[DOCUMENT SOURCE]
☆ ☆ ☆ ☆ ☆
D’abord le drapeau de la Francophonie, dont des ministres français
compétents ignoraient jusqu’alors l’existence, a été partout présent.
Quittant les lieux du Sommet, il a flotté dans toute une Roumanie qui
semblait pourtant avoir abandonné le français pour l’anglais. Il est
même apparu simultanément au fronton des sièges du pouvoir dans les
capitales francophones du monde. Et les Chefs de toute la Francophonie
ont décidé que ce drapeau serait désormais en évidence dans toutes
leurs apparitions télévisées dans leurs pays. Ainsi, au Québec, il
flanquerait le fleurdelysé avec l’unifolié canadien, les drapeaux
wallon et bruxellois avec le drapeau belge, et le drapeau français avec
le drapeau européen.
Profitant
d’une révision de sa Constitution, la France y a introduit aussi la
phrase élaborée par nos associations après 1992 avec M. Maurice
Schumann, et rappelée par M. Hagège :
"La République participe à la construction d'un espace
francophone de solidarité et de coopération". Elle a
affirmé ainsi sa volonté souveraine de continuer à « marcher sur les
deux jambes » dans sa politique extérieure, de retrouver son grand
large, de donner à la Communauté francophone la même importance qu’à
une étroite coopération entre États-Nations souverains d’Europe. Le
Québec a annoncé qu’il suivrait dans le projet constitutionnel
qu’il élabore. D’autres membres ont manifesté la même intention.
La
France et la Belgique ont déclaré accorder désormais une priorité très
forte aux pays membres de la Francophonie dans leurs enveloppes d’aide
au développement.
A la demande - enfin osée - de la France et du Québec, tous les autres
gouvernements membres de la Communauté francophone se sont engagés à
donner chez eux à la langue française, dans leur enseignement, leurs médias
et leurs communications officielles, diplomatiques, un statut de droit
et de fait au moins équivalent à celui de toute autre langue étrangère
sur leur sol. Ainsi, en Egypte, en Roumanie ou en Bulgarie qui ont voulu
adhérer à la Francophonie, le français retrouverait un statut égal
à celui de l’anglais.
☆ ☆ ☆ ☆ ☆
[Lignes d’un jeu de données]
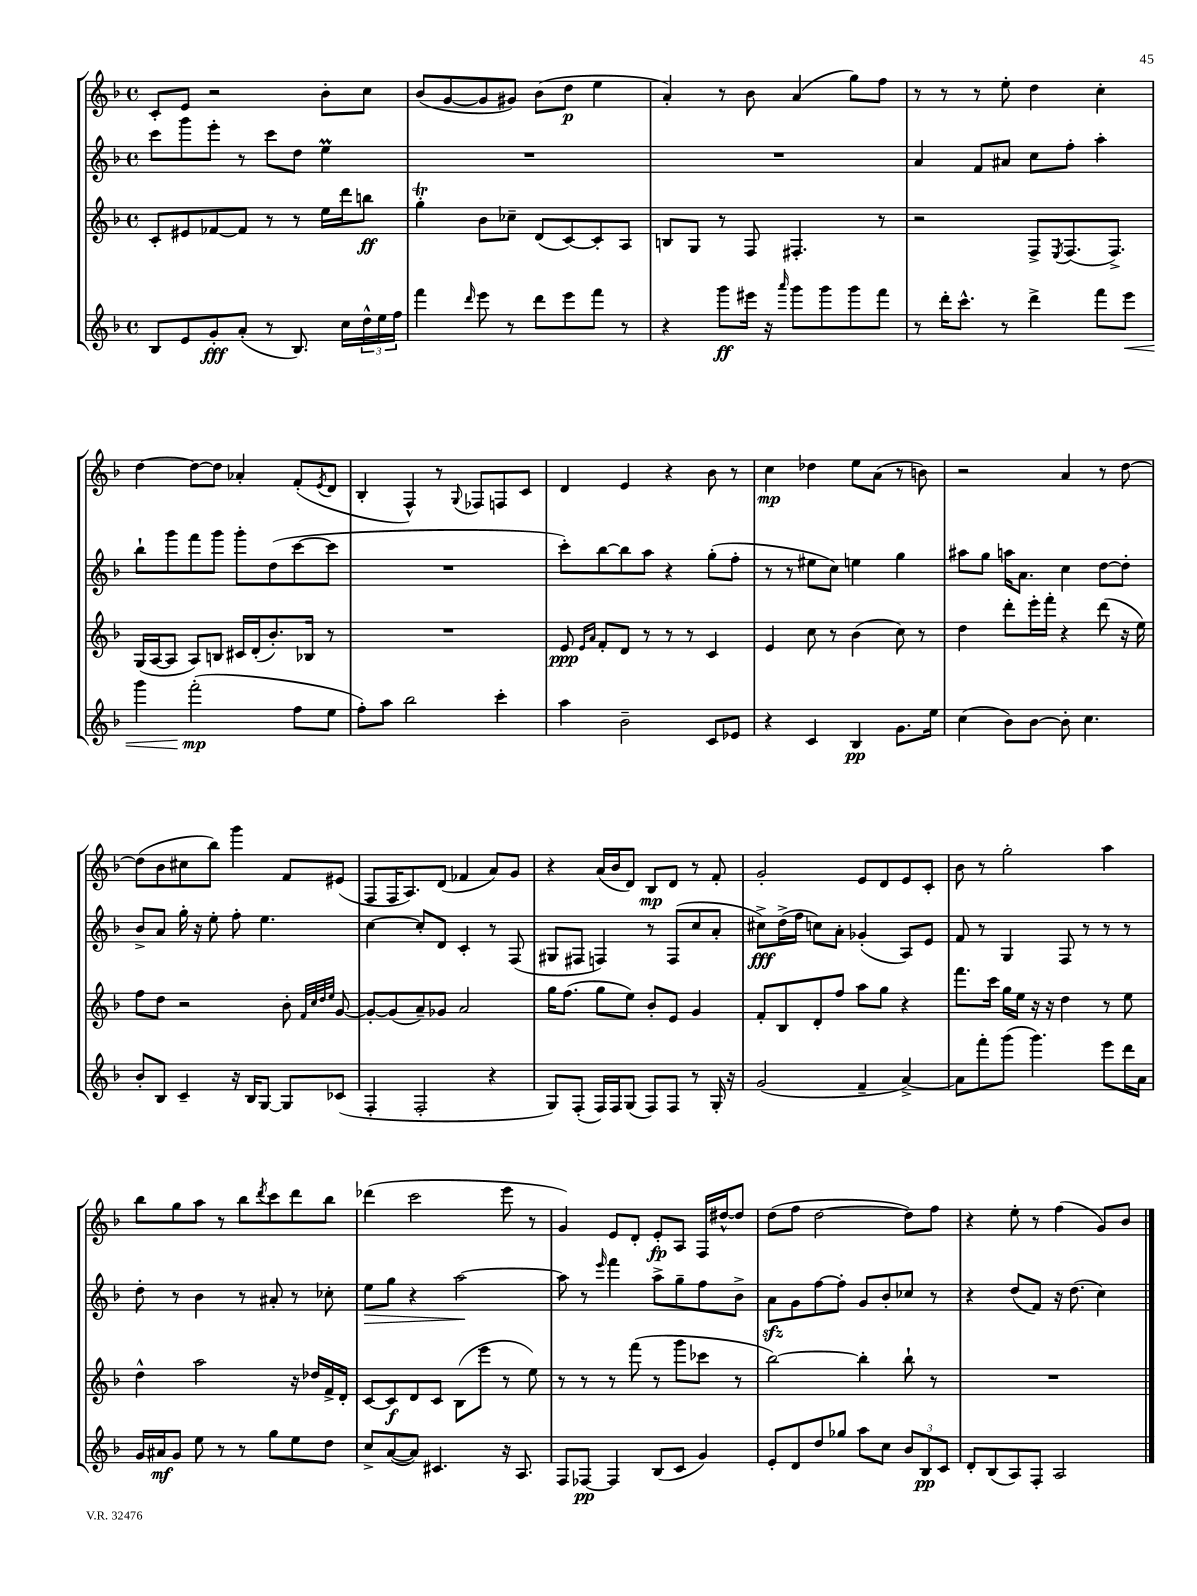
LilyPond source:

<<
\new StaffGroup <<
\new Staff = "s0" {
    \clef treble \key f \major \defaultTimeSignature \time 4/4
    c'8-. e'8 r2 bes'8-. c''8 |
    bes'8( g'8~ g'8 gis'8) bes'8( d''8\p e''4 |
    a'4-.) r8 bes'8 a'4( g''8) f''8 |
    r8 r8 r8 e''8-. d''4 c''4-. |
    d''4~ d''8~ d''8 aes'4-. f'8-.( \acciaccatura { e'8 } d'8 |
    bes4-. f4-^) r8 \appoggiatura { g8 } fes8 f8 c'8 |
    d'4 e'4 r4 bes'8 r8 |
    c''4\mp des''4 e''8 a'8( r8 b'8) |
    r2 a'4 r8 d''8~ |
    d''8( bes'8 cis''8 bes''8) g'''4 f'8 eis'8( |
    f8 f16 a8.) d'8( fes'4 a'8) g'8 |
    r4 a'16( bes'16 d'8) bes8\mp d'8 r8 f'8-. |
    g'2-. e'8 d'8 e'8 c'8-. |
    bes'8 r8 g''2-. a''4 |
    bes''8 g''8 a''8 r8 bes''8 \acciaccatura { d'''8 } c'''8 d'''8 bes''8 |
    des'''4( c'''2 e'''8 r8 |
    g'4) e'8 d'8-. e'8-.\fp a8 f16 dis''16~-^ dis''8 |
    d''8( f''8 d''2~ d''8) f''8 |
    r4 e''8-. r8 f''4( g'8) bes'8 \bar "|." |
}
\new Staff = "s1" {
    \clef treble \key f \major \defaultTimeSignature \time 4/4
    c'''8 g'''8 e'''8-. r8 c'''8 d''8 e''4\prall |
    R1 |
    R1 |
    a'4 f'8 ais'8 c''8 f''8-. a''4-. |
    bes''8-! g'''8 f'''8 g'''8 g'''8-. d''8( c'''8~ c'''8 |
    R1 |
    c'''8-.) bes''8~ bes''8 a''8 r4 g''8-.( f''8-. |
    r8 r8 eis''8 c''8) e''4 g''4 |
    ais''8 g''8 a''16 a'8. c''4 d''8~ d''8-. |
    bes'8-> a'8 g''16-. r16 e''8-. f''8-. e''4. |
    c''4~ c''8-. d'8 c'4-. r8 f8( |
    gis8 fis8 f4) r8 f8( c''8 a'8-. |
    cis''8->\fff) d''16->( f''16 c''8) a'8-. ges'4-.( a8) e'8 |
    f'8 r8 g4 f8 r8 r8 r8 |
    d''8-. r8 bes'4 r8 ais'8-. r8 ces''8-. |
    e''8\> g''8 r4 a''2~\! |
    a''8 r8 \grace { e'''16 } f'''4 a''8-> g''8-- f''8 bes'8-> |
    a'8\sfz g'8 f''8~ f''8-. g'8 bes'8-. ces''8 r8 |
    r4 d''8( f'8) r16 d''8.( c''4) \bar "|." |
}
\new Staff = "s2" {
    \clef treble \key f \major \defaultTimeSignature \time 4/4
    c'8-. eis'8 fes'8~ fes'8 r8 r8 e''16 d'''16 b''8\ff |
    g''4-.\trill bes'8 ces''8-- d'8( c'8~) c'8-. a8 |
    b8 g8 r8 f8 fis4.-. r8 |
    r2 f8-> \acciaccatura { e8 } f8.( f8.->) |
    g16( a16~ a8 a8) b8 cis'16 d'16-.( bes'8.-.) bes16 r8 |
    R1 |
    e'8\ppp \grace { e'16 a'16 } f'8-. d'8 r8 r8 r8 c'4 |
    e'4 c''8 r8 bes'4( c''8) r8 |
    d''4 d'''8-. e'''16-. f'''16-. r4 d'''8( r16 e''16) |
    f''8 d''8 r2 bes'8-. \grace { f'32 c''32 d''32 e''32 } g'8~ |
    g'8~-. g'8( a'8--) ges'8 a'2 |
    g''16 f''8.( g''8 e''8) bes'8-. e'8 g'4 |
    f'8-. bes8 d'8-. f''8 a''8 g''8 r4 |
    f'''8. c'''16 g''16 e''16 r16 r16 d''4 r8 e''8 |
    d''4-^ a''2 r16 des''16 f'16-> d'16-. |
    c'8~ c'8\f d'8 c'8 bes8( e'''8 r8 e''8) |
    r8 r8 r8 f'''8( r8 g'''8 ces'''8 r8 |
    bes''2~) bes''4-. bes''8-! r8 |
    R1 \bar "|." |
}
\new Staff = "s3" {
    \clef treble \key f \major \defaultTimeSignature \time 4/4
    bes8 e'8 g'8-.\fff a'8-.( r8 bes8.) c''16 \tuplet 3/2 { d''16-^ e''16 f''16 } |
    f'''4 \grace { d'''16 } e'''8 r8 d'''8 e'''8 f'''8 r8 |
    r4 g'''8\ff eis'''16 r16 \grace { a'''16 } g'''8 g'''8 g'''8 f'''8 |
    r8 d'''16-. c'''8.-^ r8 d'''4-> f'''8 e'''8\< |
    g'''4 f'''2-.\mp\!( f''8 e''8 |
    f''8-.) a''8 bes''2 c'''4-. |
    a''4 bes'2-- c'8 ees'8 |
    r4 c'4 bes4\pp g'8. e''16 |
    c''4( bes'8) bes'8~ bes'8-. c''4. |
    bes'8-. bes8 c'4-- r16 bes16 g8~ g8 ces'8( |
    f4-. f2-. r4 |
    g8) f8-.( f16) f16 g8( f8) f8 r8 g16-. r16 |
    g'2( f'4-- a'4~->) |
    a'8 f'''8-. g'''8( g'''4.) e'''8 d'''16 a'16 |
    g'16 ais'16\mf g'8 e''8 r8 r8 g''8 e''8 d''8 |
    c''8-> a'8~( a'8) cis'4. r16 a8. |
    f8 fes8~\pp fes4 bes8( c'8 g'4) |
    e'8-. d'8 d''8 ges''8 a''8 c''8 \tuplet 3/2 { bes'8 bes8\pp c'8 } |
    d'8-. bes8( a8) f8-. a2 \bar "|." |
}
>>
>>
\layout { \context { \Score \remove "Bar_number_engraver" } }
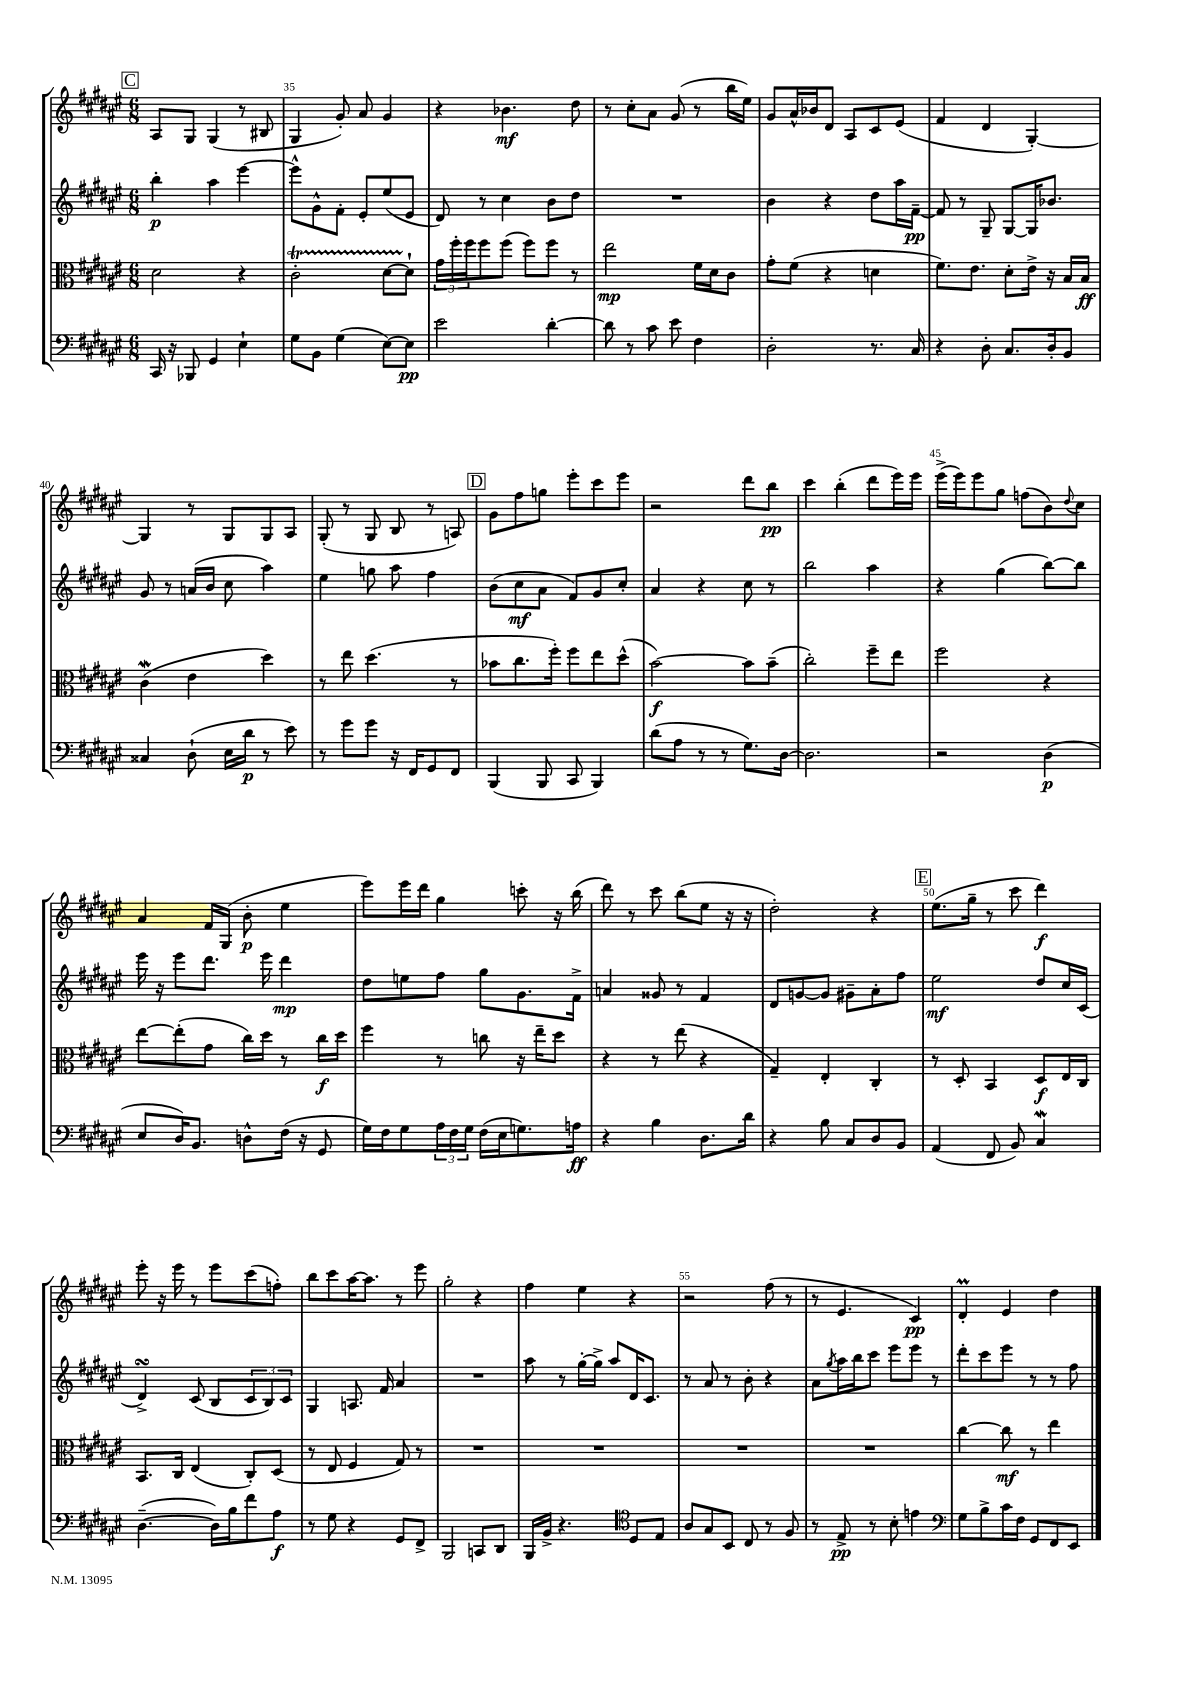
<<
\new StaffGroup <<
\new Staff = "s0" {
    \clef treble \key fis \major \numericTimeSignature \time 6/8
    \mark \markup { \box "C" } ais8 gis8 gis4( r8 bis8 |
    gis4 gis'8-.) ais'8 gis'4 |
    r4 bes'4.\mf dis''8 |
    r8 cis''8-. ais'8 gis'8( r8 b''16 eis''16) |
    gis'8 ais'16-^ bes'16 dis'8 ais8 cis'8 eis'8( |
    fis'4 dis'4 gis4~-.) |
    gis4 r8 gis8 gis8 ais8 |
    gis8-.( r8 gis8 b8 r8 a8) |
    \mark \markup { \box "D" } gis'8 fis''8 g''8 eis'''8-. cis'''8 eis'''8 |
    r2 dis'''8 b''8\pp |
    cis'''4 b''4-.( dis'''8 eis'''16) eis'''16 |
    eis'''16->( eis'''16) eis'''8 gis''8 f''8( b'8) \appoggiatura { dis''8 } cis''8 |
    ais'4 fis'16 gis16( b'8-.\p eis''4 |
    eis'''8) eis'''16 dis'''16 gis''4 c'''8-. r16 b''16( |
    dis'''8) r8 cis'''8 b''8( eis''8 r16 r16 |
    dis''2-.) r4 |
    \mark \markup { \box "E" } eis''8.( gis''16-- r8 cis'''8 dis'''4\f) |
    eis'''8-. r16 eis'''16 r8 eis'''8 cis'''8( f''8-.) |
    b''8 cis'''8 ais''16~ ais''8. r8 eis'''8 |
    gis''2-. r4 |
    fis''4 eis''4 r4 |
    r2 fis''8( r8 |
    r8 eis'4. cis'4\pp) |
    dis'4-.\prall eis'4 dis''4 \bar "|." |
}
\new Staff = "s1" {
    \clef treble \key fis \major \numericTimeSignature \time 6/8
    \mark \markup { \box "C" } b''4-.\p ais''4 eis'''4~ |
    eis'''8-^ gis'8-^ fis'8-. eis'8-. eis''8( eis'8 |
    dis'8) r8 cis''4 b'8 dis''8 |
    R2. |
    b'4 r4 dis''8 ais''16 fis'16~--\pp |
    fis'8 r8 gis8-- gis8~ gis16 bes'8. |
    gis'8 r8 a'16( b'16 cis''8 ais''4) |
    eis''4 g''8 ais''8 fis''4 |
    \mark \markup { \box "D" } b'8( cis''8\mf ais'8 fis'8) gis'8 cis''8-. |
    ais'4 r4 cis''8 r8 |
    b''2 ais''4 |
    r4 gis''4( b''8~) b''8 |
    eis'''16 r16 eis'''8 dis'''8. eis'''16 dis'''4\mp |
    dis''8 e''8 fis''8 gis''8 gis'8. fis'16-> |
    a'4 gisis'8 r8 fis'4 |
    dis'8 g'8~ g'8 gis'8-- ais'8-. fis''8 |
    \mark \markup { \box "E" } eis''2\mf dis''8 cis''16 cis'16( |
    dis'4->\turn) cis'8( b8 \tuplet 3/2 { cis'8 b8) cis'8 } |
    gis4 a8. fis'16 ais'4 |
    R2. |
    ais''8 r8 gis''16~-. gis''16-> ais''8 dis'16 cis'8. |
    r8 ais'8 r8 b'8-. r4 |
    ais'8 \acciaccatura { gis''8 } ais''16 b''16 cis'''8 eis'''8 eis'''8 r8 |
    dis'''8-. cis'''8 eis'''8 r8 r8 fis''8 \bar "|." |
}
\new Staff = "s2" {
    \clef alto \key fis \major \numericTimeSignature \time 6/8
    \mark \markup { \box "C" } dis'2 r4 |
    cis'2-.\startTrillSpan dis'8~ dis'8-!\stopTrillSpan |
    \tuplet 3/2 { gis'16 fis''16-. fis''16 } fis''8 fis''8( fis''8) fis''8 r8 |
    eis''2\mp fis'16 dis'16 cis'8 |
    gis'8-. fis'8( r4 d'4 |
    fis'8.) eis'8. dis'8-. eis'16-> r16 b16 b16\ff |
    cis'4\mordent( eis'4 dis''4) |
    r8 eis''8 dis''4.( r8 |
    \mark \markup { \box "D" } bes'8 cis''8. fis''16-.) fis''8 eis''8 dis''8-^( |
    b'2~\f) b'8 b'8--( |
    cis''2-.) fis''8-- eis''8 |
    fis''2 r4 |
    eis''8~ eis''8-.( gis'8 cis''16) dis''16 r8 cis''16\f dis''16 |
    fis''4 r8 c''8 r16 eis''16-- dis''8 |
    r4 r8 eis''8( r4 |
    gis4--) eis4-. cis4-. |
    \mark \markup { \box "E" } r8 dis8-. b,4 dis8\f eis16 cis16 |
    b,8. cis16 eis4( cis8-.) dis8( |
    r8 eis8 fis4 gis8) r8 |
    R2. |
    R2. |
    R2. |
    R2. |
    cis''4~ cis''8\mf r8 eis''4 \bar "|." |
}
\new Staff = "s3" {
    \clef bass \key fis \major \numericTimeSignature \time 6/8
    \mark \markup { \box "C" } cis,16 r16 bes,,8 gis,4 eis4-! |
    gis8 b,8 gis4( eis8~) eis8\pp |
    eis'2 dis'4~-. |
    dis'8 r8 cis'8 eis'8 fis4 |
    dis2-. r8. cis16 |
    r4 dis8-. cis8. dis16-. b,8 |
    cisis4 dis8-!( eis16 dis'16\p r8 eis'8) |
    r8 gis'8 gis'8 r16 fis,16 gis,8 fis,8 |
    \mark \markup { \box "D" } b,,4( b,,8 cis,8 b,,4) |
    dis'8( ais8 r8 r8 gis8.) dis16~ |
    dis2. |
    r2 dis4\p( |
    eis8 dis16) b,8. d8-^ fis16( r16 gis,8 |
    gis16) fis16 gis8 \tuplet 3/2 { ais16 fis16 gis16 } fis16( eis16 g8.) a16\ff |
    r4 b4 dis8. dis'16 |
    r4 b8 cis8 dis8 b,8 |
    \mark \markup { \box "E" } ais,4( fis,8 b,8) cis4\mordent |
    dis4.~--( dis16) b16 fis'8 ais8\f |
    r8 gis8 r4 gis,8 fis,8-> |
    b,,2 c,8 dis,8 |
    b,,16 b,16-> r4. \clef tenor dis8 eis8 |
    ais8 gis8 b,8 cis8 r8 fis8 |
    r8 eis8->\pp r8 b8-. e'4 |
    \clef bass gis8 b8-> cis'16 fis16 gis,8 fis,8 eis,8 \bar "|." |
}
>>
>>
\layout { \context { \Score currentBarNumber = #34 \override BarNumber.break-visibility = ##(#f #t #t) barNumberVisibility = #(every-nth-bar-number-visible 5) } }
☆ ☆ ☆ ☆ ☆
[TRAVAIL DEMANDÉ]
a: D’après le texte sur la Francophonie, quels pays ont déclaré accorder une priorité très forte aux pays membres dans leurs enveloppes d’aide au développement ?
b: Pour chacune des affirmations suivantes, indiquez par oui ou par non si le texte sur la Francophonie la confirme, en citant les mots décisifs du texte.
(i) Le Québec compte reprendre la démarche française dans le projet constitutionnel qu’il élabore.
(ii) Au Québec, le drapeau de la Francophonie serait placé à côté du drapeau européen.
(iii) La phrase introduite dans la Constitution française a été élaborée après 1992.
c: Poursuivez le texte sur la Francophonie à la suite de sa dernière phrase.

[RÉPONSES ATTENDUES]
a: La France et la Belgique.

b:
(i) Oui : « Le Québec a annoncé qu’il suivrait dans le projet constitutionnel qu’il élabore. »
(ii) Non : « au Québec, il flanquerait le fleurdelysé avec l’unifolié canadien ».
(iii) Oui : « la phrase élaborée par nos associations après 1992 avec M. Maurice Schumann ».

c:
Le
Canada, la France et le Québec, qui, soutenus par toute la Communauté
francophone, avaient œuvré ensemble pour l’adoption en 2005 par
l’UNESCO de la Convention sur la diversité culturelle, ont obtenu des
60 autres gouvernements qu’ils s’engagent à résister aux pressions
et à la ratifier au plus vite.
Tous
les participants ont soutenu la proposition de M. Maurice Druon de réserver
au français le rôle de langue de référence du droit dans les
institutions européennes.
Les Européens parmi eux ont décidé d’enjoindre à leurs
administrations centrales qui reçoivent de l’Union des documents de
travail uniquement en anglais d’attendre une version française pour
les traiter, en stricte application de la réglementation linguistique
européenne actuellement en vigueur.
Un
vent grisant de jeunesse, de vie, d’enthousiasme, a soufflé alors sur
ce Sommet. De folie ?
Si
cette folie était la voie de la sagesse, d’un sursaut salutaire de
dignité, la place faite par le Verbe à l’Action ? Par les mots
faciles aux actes forts ? La mue du rêve en réalité politique ! »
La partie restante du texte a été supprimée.